* _How to complete this task_: Every picture should be left out, but the lines below must be repeated exactly.

* _Data_:

BEGIN

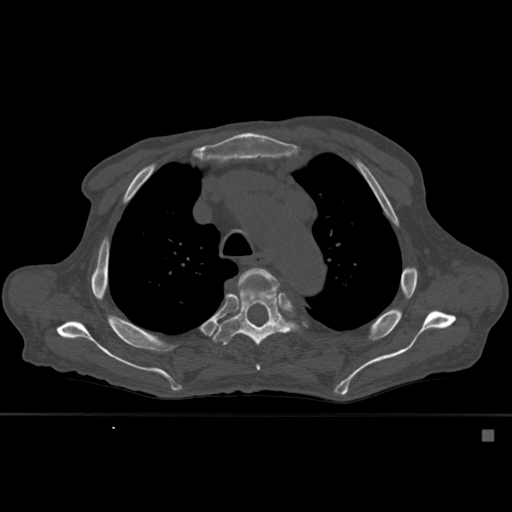
CT including the spine, one axial slice. Slice 405 of 527 in the series (ordered by position). Bone window (W 1800 / L 400 HU). 512 × 512 image matrix, field of view 373 × 373 mm. Male patient, age 78 years. From the clinical record (not read from this slice): primary cancer: prostate.
Outlined on this slice (semi-automatic segmentation, software-assisted and operator-edited):
- T4 vertebra: box from (x=236, y=268) to (x=278, y=371) px
- T5 vertebra: (x=213, y=268)–(x=296, y=347)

END

* _Finished task_:
CT including the spine, one axial slice. Slice 405 of 527 in the series (ordered by position). Bone window (W 1800 / L 400 HU). 512 × 512 image matrix, field of view 373 × 373 mm. Male patient, age 78 years. From the clinical record (not read from this slice): primary cancer: prostate.
Outlined on this slice (semi-automatic segmentation, software-assisted and operator-edited):
- T4 vertebra: box from (x=236, y=268) to (x=278, y=371) px
- T5 vertebra: (x=213, y=268)–(x=296, y=347)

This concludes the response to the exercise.